**WHAT THE TASK ASKS**
Return the entries below word for word; no images should appear in the copy.

Joint position lists:
********************

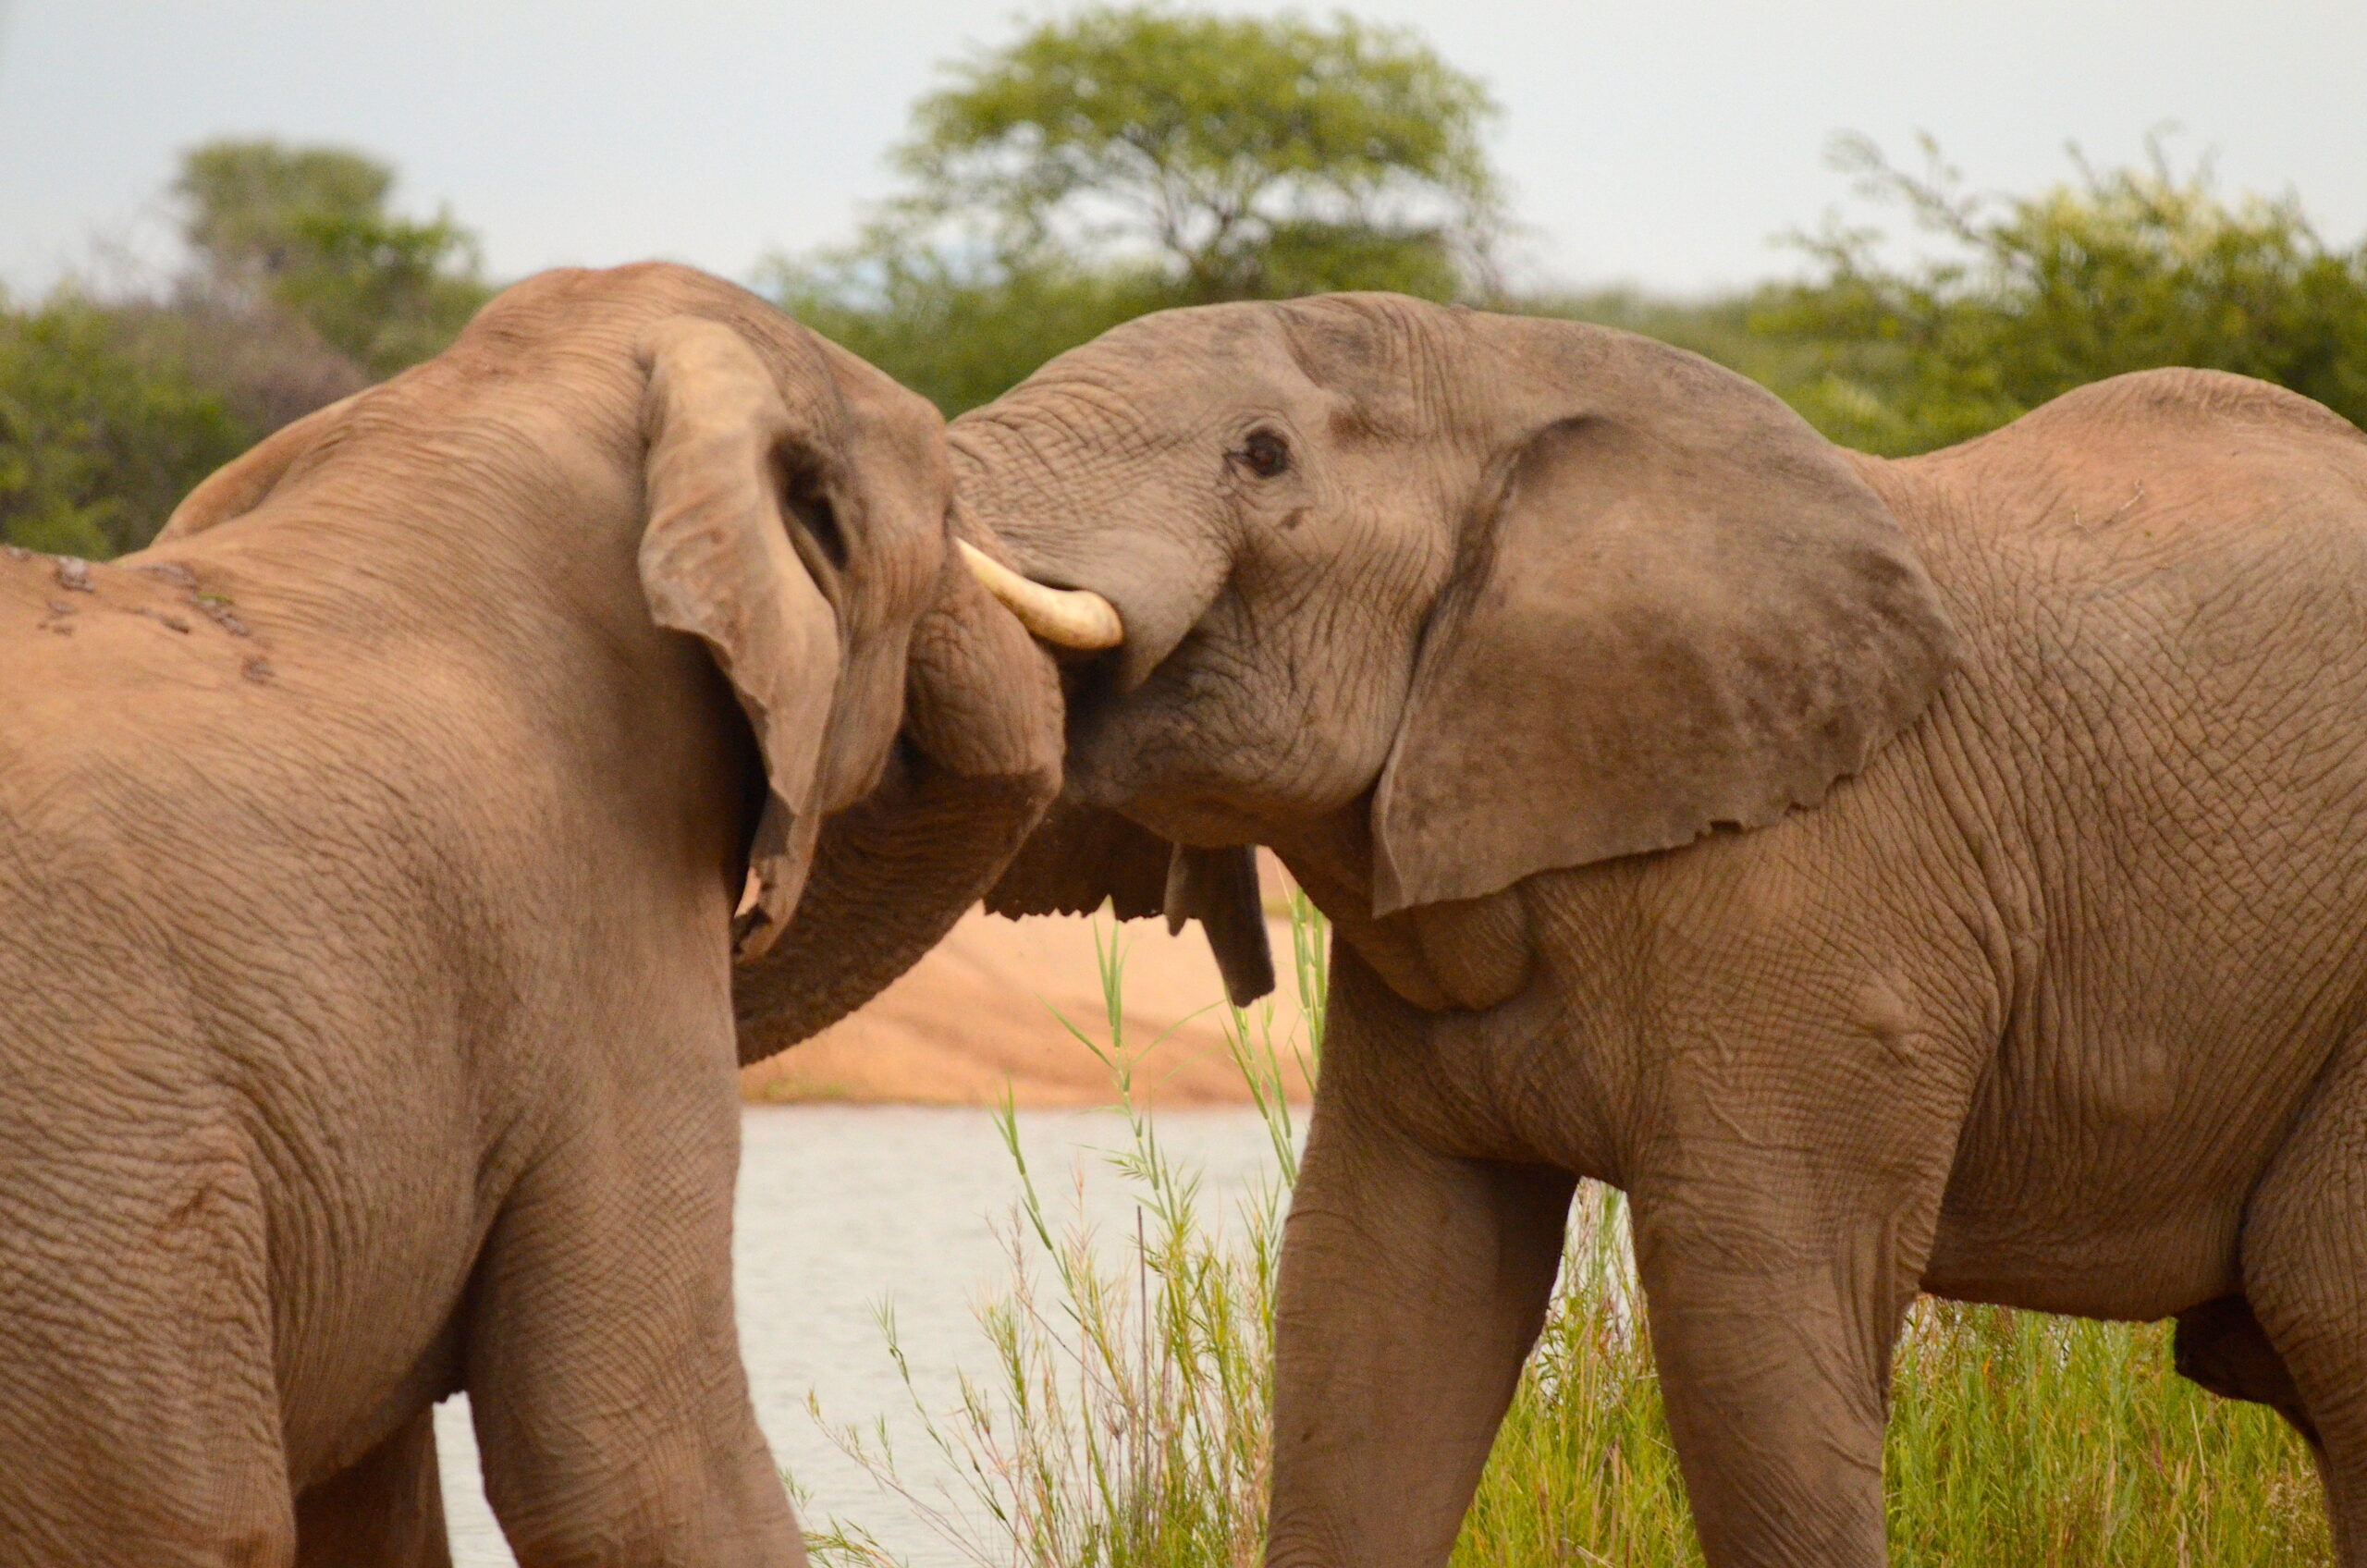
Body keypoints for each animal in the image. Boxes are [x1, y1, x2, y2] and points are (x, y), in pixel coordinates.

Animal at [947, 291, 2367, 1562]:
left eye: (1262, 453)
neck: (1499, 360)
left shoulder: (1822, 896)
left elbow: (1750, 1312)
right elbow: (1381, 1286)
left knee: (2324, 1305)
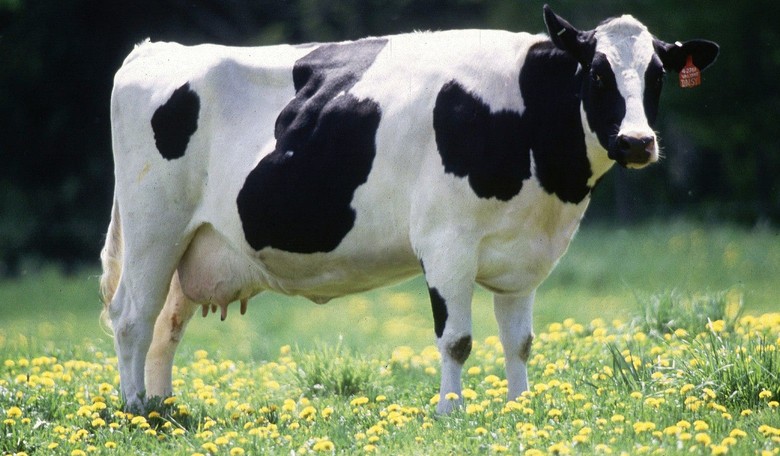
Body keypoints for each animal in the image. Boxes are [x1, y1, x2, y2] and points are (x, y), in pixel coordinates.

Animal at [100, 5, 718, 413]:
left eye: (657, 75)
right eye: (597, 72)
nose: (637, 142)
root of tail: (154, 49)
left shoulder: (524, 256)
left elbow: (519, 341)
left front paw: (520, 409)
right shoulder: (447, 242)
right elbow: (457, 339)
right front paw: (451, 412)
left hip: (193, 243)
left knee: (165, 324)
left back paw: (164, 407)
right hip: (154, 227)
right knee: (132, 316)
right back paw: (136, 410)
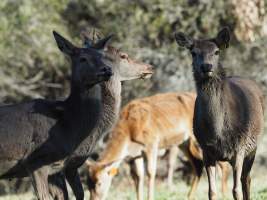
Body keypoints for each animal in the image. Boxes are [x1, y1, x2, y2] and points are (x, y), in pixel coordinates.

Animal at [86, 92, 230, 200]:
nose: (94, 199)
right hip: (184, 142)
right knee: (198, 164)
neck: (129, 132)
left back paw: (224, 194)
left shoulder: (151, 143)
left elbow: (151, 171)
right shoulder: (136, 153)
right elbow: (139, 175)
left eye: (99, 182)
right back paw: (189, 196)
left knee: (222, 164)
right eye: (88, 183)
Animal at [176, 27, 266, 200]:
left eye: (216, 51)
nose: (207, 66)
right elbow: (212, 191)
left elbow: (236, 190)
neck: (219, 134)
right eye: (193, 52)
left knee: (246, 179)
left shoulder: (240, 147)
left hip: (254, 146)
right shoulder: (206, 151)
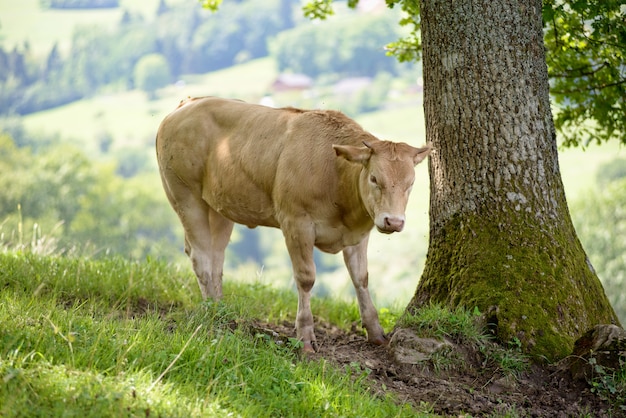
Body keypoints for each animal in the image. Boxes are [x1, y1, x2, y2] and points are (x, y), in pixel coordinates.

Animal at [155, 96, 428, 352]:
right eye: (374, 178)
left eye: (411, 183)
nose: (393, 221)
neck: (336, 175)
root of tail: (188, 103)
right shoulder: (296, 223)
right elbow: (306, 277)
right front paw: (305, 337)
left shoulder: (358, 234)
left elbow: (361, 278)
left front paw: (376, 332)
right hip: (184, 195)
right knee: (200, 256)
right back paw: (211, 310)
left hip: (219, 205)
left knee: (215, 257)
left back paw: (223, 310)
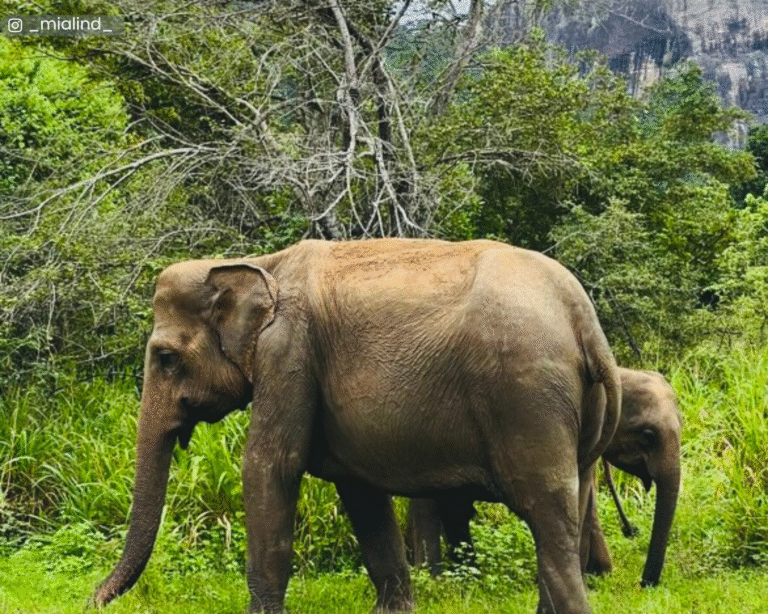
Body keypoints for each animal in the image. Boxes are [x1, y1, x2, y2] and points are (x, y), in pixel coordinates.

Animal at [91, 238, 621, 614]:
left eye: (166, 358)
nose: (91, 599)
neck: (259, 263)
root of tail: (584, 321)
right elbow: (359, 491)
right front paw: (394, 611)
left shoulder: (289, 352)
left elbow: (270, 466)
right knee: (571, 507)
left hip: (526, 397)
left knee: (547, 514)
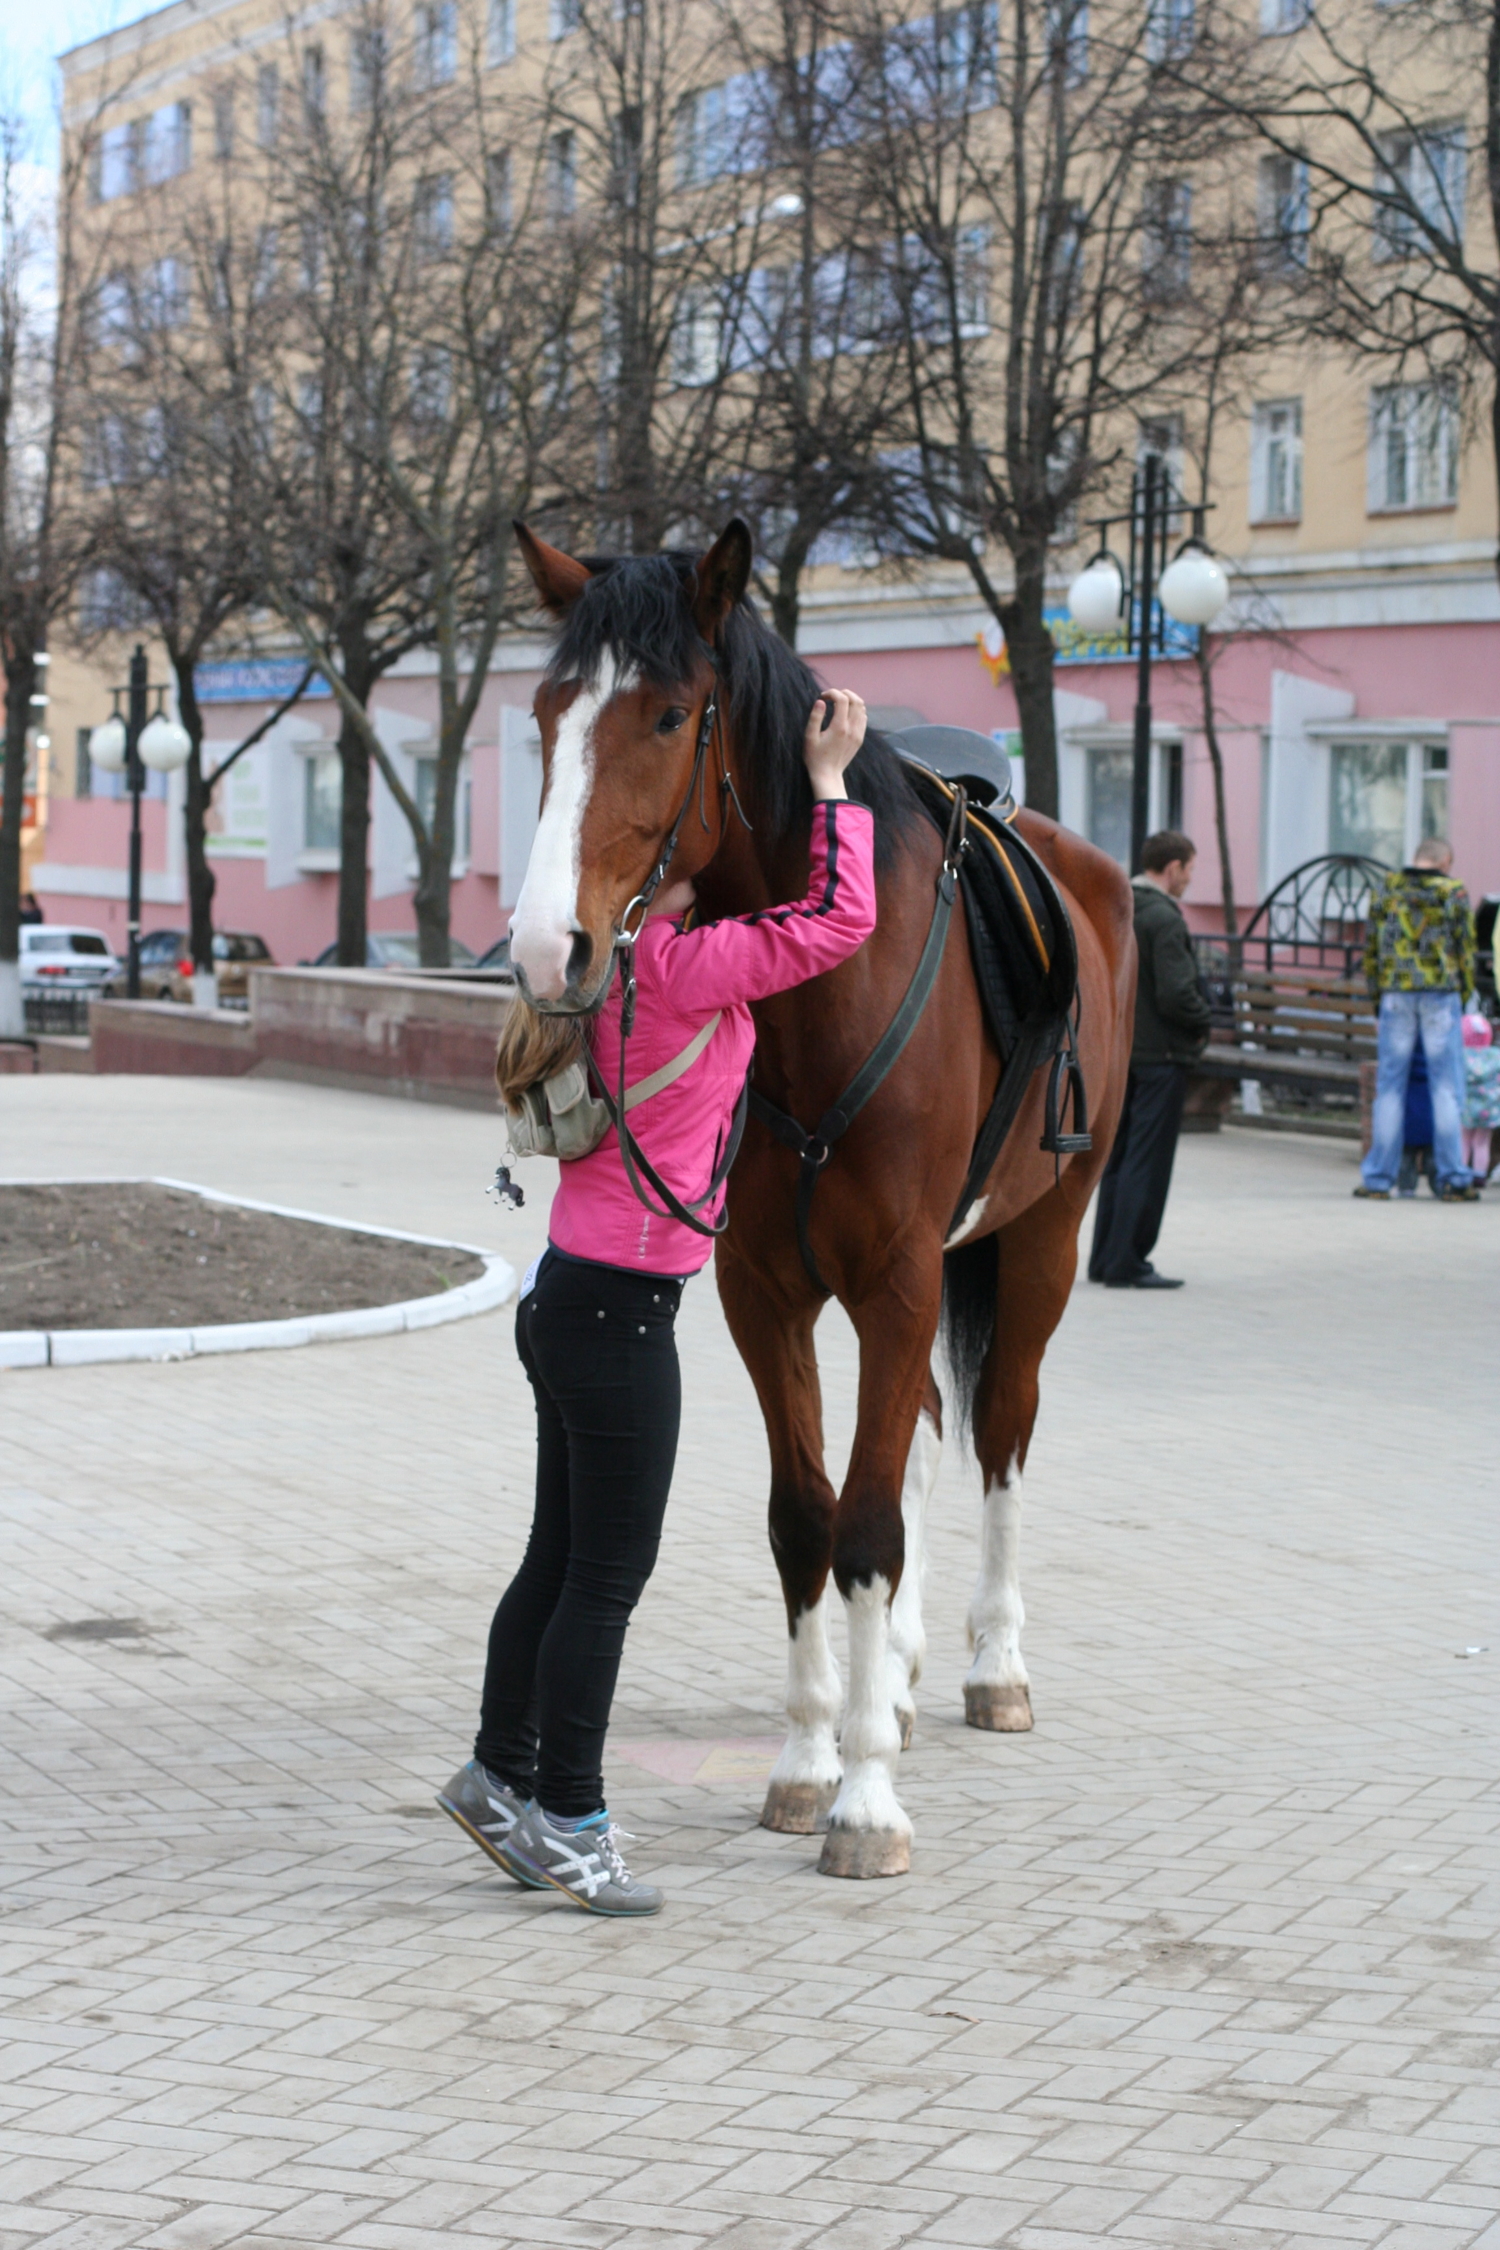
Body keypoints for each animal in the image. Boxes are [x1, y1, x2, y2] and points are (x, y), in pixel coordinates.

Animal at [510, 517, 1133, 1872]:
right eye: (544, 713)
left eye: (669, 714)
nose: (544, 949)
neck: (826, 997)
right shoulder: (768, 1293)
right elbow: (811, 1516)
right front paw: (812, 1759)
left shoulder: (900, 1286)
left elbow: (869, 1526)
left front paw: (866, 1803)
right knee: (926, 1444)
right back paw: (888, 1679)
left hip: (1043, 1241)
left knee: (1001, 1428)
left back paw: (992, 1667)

********************

**SOLVED EXERCISE**
Body keypoints for each animal in the image. Boxes are [x1, y1, x2, y2] and points are (x, y), in pixel coordinates.

Animal at [947, 291, 2367, 1562]:
left eye: (1262, 453)
neck: (1499, 360)
left shoulder: (1822, 896)
left elbow: (1750, 1312)
right elbow: (1381, 1286)
left knee: (2324, 1305)
Body keypoints for each animal in the image. Boxes are [x1, y1, x2, y2] and points are (x, y), in pixel coordinates.

Animal at [100, 5, 718, 413]:
left eye: (657, 75)
right eye: (597, 72)
nose: (637, 142)
root of tail: (154, 49)
left shoulder: (524, 256)
left elbow: (519, 341)
left front paw: (520, 409)
right shoulder: (447, 242)
right elbow: (457, 339)
right front paw: (451, 412)
left hip: (193, 243)
left knee: (165, 324)
left back paw: (164, 407)
right hip: (154, 227)
right knee: (132, 316)
right back paw: (136, 410)
Body keypoints for each animal in the image. Boxes are [x1, y1, x2, y2] and points are (x, y), in pixel coordinates.

Animal at [86, 92, 230, 200]:
nose: (94, 199)
right hip: (184, 142)
right knee: (198, 164)
neck: (129, 132)
left back paw: (224, 194)
left shoulder: (151, 143)
left elbow: (151, 171)
right shoulder: (136, 153)
right elbow: (139, 175)
left eye: (99, 182)
right back paw: (189, 196)
left knee: (222, 164)
right eye: (88, 183)
Animal at [176, 27, 266, 200]:
left eye: (216, 51)
nose: (207, 66)
right elbow: (212, 191)
left elbow: (236, 190)
neck: (219, 134)
right eye: (193, 52)
left knee: (246, 179)
left shoulder: (240, 147)
left hip: (254, 146)
right shoulder: (206, 151)
Body keypoints for each animal in the image. Boxes are [x1, y1, x2, y2] and points are (x, y), in pixel coordinates.

Animal at [155, 96, 428, 352]:
right eye: (374, 178)
left eye: (411, 183)
nose: (393, 221)
neck: (336, 175)
root of tail: (188, 103)
right shoulder: (296, 223)
right elbow: (306, 277)
right front paw: (305, 337)
left shoulder: (358, 234)
left elbow: (361, 278)
left front paw: (376, 332)
right hip: (184, 195)
right knee: (200, 256)
right back paw: (211, 310)
left hip: (219, 205)
left knee: (215, 257)
left back paw: (223, 310)
Body keypoints for each animal in the image. Boxes are [x1, y1, x2, y2] and points are (x, y), in pixel coordinates.

Animal at [91, 238, 621, 614]:
left eye: (166, 358)
nose: (91, 599)
neck: (259, 263)
root of tail: (584, 321)
right elbow: (359, 491)
right front paw: (394, 611)
left shoulder: (289, 352)
left elbow: (270, 466)
right knee: (571, 507)
left hip: (526, 397)
left knee: (547, 514)
Body keypoints for each animal in the image. Boxes are [x1, y1, x2, y2] and points are (x, y), in pixel coordinates.

Animal at [510, 517, 1133, 1872]:
right eye: (544, 713)
left eye: (669, 714)
nose: (544, 949)
neck: (826, 997)
right shoulder: (768, 1293)
right elbow: (811, 1516)
right front paw: (812, 1759)
left shoulder: (900, 1286)
left elbow: (869, 1526)
left front paw: (866, 1803)
right knee: (926, 1444)
right back paw: (888, 1679)
left hip: (1043, 1241)
left knee: (1001, 1428)
left back paw: (992, 1667)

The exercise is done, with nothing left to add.